__Source document__
☆ ☆ ☆ ☆

In January 2011, the Senate voted to change Dalhousie's law degree designation from a Bachelor of Laws (LLB) to a Juris Doctor (JD). Students attending the Schulich School of Law today can undertake a regular JD degree or concentrate their JD in one of four specific areas: health law, business law/corporate law, marine and environmental law, and law and technology.

The school also offers a variety of combined-degree programs for undergraduate students:
- JD/MBA (Master of Business Administration)
- JD/MPA (Master of Public Administration)
- JD/MI (Master of Information)
- JD/MHA (Master of Health Administration)
- JD/MJ (Master of Journalism). The JD/MJ combination is the first of its kind in Canada.
The Schulich School of Law also gives 20 to 30 aspiring professors and jurists who wish to enhance their knowledge of law and specialize in a particular areas/areas of law the option to pursue a postgraduate degree at the school:
- LLM (Master of Laws)
- PhD (Doctor of Philosophy)
- MEC (Master of Electronic Commerce)
- Interdisciplinary PhD program
As an accredited law school in Canada, graduates are eligible to proceed to bar admission and articling programs throughout the country. Further information on bar admission for accredited Canadian law school graduates and the National Committee on Accreditation (NCA) for foreign-trained law graduates is available at the Federation of Law Societies of Canada website.

==Admissions==
At the Schulich School of Law, GPAs are weighed at 60 per cent and LSAT scores at 40 per cent. In 2016, 170 students were admitted from a pool of over 1,300 applicants, of which 55 per cent were women and 45 per cent men. The average age of applicants was 25. The Schulich School of Law's two application deadlines are November 30 and February 28.

☆ ☆ ☆ ☆

__Dataset extract__
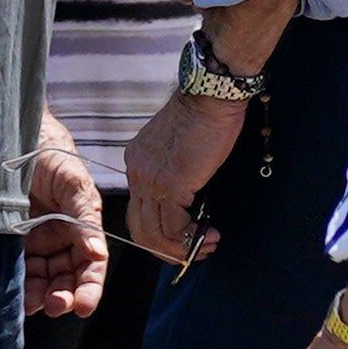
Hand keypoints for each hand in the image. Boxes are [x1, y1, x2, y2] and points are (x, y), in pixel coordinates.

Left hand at [22, 139, 106, 322]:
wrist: (10, 134)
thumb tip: (96, 253)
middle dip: (64, 296)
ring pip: (42, 279)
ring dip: (40, 296)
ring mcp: (34, 241)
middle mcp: (60, 237)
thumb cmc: (48, 151)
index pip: (91, 264)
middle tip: (55, 306)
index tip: (82, 306)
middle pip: (67, 277)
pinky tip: (17, 296)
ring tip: (33, 305)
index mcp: (81, 225)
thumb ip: (84, 216)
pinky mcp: (9, 240)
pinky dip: (20, 286)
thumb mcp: (72, 180)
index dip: (90, 287)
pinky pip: (18, 269)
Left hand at [123, 85, 244, 266]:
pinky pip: (175, 226)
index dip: (158, 232)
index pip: (138, 210)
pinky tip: (210, 235)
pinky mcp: (171, 185)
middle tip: (193, 253)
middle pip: (139, 228)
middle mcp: (137, 173)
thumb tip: (190, 201)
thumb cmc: (204, 115)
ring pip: (154, 233)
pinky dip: (192, 238)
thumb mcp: (179, 146)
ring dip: (182, 249)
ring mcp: (151, 180)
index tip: (183, 238)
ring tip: (207, 246)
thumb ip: (175, 171)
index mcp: (137, 163)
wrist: (210, 95)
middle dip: (166, 250)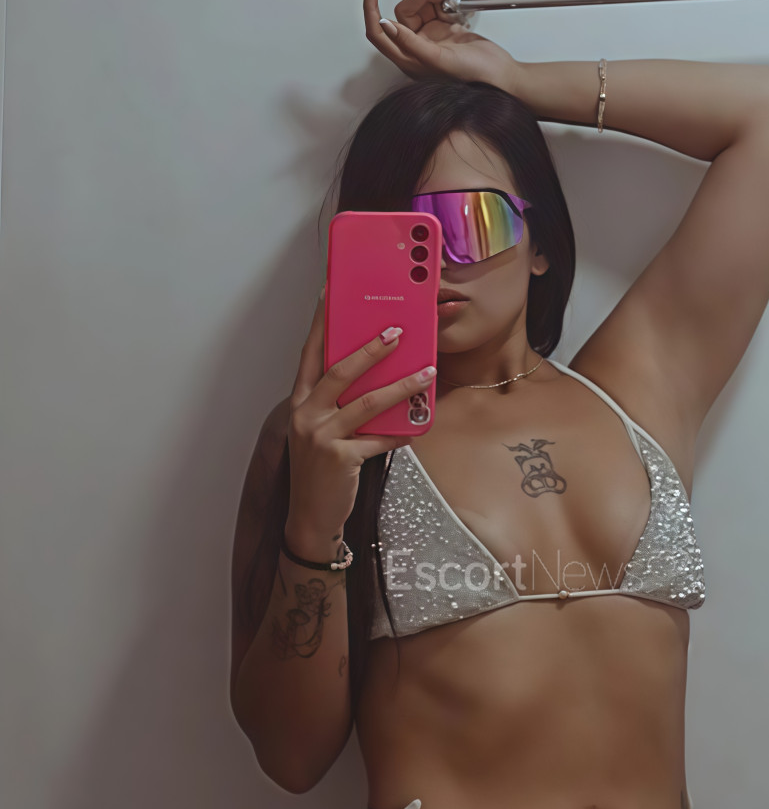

☆ ☆ ☆ ☆

__Task set__
**A.** According to the Schulich School of Law text, how many students were admitted in 2016?
**B.** List every combined-degree program for undergraduate students named in the Schulich School of Law text.
**C.** From the Schulich School of Law text, extract the passage that begins with the words "The school also" and ends with "(Doctor of Philosophy)".
The entries are separate material with no connection to the Schulich School of Law text.

__Solutions in order__
**A.** 170 students were admitted in 2016.

**B.**
- JD/MBA (Master of Business Administration)
- JD/MPA (Master of Public Administration)
- JD/MI (Master of Information)
- JD/MHA (Master of Health Administration)
- JD/MJ (Master of Journalism)

**C.**
The school also offers a variety of combined-degree programs for undergraduate students:
- JD/MBA (Master of Business Administration)
- JD/MPA (Master of Public Administration)
- JD/MI (Master of Information)
- JD/MHA (Master of Health Administration)
- JD/MJ (Master of Journalism). The JD/MJ combination is the first of its kind in Canada.
The Schulich School of Law also gives 20 to 30 aspiring professors and jurists who wish to enhance their knowledge of law and specialize in a particular areas/areas of law the option to pursue a postgraduate degree at the school:
- LLM (Master of Laws)
- PhD (Doctor of Philosophy)